AI generation tokens plus places/maps API calls per itinerary. Costs add up with free unlimited use. Cache aggressively, limit free generations, monitor per-user cost, and price paid tiers to cover it with margin. API costs can exceed LLM costs if unmanaged.
Which places API — Google or Foursquare?
Google Places has the broadest coverage and best data but charges per query. Foursquare is competitive and sometimes cheaper. Both work; compare pricing for your expected volume. Cache results to reduce repeat queries regardless.
Can the itinerary be wrong in ways that hurt users?
Yes — sending someone to a closed restaurant or fictional museum is a real failure. Grounding reduces this. Always show current hours, link to maps for verification, and date-stamp data. Set expectations that users should verify before relying on details.

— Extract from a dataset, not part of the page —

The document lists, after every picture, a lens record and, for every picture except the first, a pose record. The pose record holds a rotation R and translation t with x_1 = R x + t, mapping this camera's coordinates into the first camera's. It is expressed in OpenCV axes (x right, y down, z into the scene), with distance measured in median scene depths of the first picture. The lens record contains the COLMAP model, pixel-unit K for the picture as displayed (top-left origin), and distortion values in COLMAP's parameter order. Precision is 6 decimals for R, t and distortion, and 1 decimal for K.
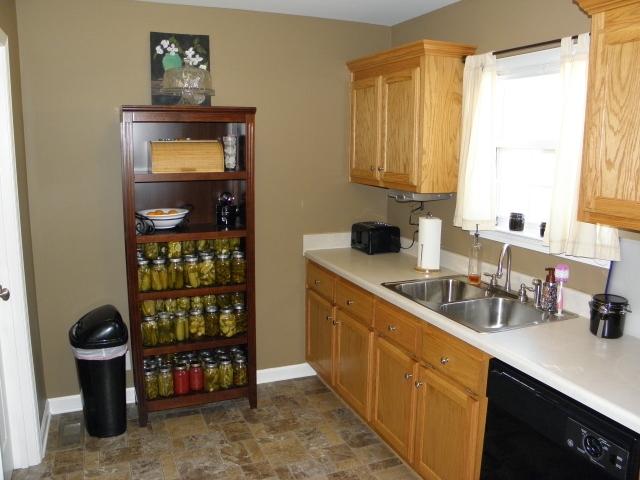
lens RADIAL K [[523.9, 0, 313.2], [0, 523.9, 237.4], [0, 0, 1]] dist [-0.170531, 0.115618]
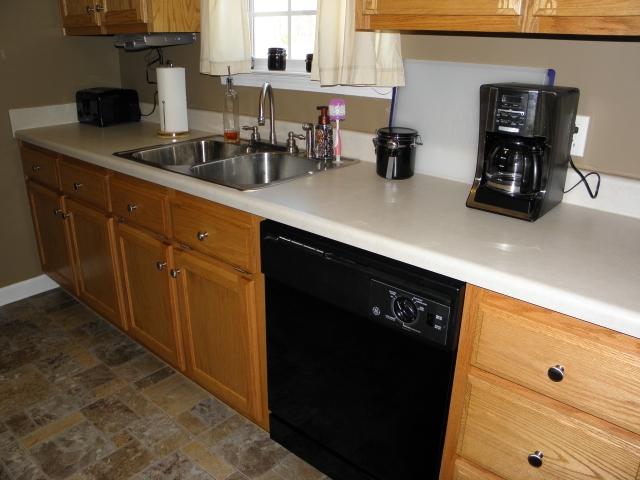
lens RADIAL K [[523.9, 0, 318.2], [0, 523.9, 239.9], [0, 0, 1]] dist [-0.170531, 0.115618]
pose [[0.893813, -0.159644, 0.419062, 0.070711], [0.070957, 0.973062, 0.219350, 0.073969], [-0.442791, -0.166323, 0.881064, 0.207148]]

An AI travel itinerary planner's core is buildable in 6-9 days. Ground the AI with a places API — generate structure with the LLM, confirm each place exists and get current data, drop hallucinations. This is the biggest quality differentiator vs a raw LLM dump. Control cost: AI tokens plus places/maps API calls add up; cache aggressively, limit free generation, monitor per-user cost. Differentiate or don't build — the space is crowded (ChatGPT included). Define your wedge first, run the build with grounding as the priority, control costs from day one, and ship something travelers actually rely on.